Collected data
+===+

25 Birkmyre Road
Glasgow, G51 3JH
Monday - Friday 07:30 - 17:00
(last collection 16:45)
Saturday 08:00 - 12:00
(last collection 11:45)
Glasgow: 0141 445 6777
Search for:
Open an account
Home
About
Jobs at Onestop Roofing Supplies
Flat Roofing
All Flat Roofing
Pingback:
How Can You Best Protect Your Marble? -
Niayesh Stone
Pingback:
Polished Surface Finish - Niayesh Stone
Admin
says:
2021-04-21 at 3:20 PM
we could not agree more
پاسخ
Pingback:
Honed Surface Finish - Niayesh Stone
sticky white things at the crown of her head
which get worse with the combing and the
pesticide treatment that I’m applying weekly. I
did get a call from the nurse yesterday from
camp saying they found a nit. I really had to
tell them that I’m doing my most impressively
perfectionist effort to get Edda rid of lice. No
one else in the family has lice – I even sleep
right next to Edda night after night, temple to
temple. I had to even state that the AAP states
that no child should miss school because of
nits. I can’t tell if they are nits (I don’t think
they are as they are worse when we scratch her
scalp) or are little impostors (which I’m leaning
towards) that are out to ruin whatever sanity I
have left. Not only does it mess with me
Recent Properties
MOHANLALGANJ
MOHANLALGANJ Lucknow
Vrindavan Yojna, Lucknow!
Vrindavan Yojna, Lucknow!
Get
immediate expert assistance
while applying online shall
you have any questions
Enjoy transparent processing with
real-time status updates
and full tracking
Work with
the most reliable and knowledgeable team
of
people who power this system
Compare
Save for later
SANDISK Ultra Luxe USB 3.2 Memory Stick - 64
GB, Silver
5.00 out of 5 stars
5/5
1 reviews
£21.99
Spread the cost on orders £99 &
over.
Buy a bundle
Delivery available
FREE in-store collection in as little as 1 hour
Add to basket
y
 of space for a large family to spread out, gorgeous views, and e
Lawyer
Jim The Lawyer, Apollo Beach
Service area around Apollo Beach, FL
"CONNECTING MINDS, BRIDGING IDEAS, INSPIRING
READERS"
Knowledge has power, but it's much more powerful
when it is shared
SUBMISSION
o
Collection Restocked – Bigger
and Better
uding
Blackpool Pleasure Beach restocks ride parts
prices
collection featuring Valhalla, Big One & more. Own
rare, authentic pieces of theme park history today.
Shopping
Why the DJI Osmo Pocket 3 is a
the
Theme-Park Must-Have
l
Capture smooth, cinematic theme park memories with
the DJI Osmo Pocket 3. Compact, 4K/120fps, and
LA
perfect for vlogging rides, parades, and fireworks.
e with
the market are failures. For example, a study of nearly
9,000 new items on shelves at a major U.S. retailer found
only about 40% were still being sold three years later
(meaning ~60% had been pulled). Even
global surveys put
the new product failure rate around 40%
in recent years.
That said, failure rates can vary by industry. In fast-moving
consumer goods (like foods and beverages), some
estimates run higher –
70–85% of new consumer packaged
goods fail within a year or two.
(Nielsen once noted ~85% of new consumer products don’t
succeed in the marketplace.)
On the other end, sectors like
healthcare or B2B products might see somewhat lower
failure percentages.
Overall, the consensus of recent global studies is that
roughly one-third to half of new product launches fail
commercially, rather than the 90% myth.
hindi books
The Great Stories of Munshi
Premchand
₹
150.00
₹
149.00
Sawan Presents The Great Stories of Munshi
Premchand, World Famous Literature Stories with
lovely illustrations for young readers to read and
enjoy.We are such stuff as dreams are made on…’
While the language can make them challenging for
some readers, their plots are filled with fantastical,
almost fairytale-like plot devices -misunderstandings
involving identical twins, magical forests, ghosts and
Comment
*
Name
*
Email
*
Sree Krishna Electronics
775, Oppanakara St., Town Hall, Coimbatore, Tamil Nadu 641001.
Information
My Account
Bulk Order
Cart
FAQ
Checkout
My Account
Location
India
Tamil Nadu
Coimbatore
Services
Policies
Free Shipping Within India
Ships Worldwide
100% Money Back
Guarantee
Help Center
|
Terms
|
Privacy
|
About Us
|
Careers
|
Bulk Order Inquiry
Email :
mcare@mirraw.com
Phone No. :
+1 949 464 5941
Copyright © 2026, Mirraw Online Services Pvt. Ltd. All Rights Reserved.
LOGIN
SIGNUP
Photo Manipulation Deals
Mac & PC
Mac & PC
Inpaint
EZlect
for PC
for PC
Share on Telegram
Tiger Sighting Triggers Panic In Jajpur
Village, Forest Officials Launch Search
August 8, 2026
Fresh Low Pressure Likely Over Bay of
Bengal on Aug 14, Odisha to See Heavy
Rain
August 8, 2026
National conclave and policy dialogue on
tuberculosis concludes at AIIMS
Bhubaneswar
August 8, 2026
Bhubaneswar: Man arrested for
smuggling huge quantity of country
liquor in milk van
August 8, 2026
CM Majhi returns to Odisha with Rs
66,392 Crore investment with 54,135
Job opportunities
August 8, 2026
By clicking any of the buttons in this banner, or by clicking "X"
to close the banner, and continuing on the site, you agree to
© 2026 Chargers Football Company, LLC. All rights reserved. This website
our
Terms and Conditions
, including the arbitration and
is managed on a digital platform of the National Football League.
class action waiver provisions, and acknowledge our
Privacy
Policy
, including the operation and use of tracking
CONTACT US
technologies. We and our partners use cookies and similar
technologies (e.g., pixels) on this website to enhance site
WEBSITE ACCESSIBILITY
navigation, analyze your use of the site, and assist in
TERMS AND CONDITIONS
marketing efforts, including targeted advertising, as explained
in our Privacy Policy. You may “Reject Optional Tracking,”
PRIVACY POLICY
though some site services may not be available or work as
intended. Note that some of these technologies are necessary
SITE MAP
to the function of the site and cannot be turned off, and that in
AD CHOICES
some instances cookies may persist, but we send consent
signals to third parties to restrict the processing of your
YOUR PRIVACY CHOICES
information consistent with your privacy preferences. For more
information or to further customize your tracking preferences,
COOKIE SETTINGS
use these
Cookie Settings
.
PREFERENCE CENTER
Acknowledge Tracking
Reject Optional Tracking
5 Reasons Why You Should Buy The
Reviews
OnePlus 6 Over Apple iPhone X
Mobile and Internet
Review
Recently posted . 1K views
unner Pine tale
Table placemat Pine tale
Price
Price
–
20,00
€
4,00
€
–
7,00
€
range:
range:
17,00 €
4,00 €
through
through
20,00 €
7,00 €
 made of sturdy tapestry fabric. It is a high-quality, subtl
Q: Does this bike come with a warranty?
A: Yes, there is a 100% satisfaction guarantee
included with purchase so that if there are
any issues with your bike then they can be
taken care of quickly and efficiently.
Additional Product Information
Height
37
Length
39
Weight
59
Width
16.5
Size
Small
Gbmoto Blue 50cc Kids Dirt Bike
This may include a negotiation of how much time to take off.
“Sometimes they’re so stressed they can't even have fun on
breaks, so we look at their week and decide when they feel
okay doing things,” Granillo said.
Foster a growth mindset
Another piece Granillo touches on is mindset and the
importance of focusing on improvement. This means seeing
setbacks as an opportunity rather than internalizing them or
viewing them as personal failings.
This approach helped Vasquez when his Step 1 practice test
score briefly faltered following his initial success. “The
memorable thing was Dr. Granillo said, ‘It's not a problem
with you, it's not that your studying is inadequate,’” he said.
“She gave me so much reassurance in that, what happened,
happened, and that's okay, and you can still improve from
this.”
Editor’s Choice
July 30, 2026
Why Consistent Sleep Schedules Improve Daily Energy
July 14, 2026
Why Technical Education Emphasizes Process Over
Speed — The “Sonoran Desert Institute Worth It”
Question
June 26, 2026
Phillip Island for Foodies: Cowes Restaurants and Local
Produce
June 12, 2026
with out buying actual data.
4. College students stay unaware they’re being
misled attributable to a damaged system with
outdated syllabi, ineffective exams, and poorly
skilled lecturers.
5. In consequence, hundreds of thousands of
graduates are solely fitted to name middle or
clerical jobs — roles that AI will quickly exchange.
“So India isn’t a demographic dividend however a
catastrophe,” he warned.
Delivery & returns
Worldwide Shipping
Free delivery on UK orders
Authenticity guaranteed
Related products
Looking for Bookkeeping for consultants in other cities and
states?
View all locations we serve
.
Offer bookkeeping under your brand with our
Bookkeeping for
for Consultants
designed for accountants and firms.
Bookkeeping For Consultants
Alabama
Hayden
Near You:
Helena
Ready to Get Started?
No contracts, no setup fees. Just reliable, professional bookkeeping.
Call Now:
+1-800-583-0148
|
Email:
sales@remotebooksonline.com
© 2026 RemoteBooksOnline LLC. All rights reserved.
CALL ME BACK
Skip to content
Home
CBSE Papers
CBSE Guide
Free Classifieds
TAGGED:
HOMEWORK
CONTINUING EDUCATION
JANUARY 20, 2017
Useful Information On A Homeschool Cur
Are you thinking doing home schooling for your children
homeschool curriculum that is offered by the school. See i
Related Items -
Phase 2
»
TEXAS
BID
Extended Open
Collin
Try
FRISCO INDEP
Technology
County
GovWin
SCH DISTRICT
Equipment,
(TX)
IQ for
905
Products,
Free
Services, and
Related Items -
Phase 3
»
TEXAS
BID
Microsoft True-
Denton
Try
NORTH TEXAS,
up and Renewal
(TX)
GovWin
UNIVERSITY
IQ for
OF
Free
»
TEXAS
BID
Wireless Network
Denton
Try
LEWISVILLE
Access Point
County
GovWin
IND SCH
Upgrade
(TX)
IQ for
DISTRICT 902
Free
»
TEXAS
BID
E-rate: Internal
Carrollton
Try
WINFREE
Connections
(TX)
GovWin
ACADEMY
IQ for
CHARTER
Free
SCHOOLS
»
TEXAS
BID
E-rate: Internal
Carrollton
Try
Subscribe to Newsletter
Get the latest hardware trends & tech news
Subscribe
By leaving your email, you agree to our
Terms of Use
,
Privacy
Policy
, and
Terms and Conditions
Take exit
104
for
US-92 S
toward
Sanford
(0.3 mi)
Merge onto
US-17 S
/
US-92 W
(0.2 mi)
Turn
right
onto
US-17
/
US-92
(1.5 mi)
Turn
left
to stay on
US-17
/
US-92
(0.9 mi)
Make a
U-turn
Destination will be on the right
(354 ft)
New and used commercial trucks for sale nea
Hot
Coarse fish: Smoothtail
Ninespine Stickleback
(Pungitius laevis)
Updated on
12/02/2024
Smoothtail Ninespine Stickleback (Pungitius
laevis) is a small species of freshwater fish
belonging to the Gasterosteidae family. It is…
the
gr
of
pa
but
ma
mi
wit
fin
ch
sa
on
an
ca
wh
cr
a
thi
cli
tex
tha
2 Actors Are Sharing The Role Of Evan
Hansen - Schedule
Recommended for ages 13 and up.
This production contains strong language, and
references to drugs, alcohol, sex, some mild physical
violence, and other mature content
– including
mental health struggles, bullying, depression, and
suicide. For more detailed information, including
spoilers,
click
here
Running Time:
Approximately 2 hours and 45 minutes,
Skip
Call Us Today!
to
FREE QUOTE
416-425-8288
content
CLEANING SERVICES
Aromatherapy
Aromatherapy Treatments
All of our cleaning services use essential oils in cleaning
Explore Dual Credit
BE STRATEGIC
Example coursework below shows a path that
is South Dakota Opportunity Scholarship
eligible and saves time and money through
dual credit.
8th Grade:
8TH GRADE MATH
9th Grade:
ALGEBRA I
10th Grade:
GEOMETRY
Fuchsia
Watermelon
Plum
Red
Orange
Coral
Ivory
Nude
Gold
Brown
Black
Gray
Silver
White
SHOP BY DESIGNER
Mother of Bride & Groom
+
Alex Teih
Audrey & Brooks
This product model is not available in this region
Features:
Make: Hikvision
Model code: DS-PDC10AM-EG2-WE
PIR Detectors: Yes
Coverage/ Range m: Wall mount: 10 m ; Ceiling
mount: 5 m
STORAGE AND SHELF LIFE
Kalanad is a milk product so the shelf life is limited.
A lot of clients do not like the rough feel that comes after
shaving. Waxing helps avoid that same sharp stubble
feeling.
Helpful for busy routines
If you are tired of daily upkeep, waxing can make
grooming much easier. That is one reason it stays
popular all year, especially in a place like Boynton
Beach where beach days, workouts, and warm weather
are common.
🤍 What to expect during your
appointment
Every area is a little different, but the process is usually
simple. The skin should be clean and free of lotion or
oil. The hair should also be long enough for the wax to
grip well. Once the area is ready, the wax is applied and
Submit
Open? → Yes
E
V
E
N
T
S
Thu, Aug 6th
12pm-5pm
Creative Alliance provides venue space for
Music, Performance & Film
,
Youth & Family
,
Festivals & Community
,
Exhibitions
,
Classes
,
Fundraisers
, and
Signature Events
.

+===+

TASK ITEM.
Please reproduce the data above word for word, from its very first line down through the line containing "Jim The Lawyer, Apollo Beach", with that line included.

YOUR SOLUTION.
25 Birkmyre Road
Glasgow, G51 3JH
Monday - Friday 07:30 - 17:00
(last collection 16:45)
Saturday 08:00 - 12:00
(last collection 11:45)
Glasgow: 0141 445 6777
Search for:
Open an account
Home
About
Jobs at Onestop Roofing Supplies
Flat Roofing
All Flat Roofing
Pingback:
How Can You Best Protect Your Marble? -
Niayesh Stone
Pingback:
Polished Surface Finish - Niayesh Stone
Admin
says:
2021-04-21 at 3:20 PM
we could not agree more
پاسخ
Pingback:
Honed Surface Finish - Niayesh Stone
sticky white things at the crown of her head
which get worse with the combing and the
pesticide treatment that I’m applying weekly. I
did get a call from the nurse yesterday from
camp saying they found a nit. I really had to
tell them that I’m doing my most impressively
perfectionist effort to get Edda rid of lice. No
one else in the family has lice – I even sleep
right next to Edda night after night, temple to
temple. I had to even state that the AAP states
that no child should miss school because of
nits. I can’t tell if they are nits (I don’t think
they are as they are worse when we scratch her
scalp) or are little impostors (which I’m leaning
towards) that are out to ruin whatever sanity I
have left. Not only does it mess with me
Recent Properties
MOHANLALGANJ
MOHANLALGANJ Lucknow
Vrindavan Yojna, Lucknow!
Vrindavan Yojna, Lucknow!
Get
immediate expert assistance
while applying online shall
you have any questions
Enjoy transparent processing with
real-time status updates
and full tracking
Work with
the most reliable and knowledgeable team
of
people who power this system
Compare
Save for later
SANDISK Ultra Luxe USB 3.2 Memory Stick - 64
GB, Silver
5.00 out of 5 stars
5/5
1 reviews
£21.99
Spread the cost on orders £99 &
over.
Buy a bundle
Delivery available
FREE in-store collection in as little as 1 hour
Add to basket
y
 of space for a large family to spread out, gorgeous views, and e
Lawyer
Jim The Lawyer, Apollo Beach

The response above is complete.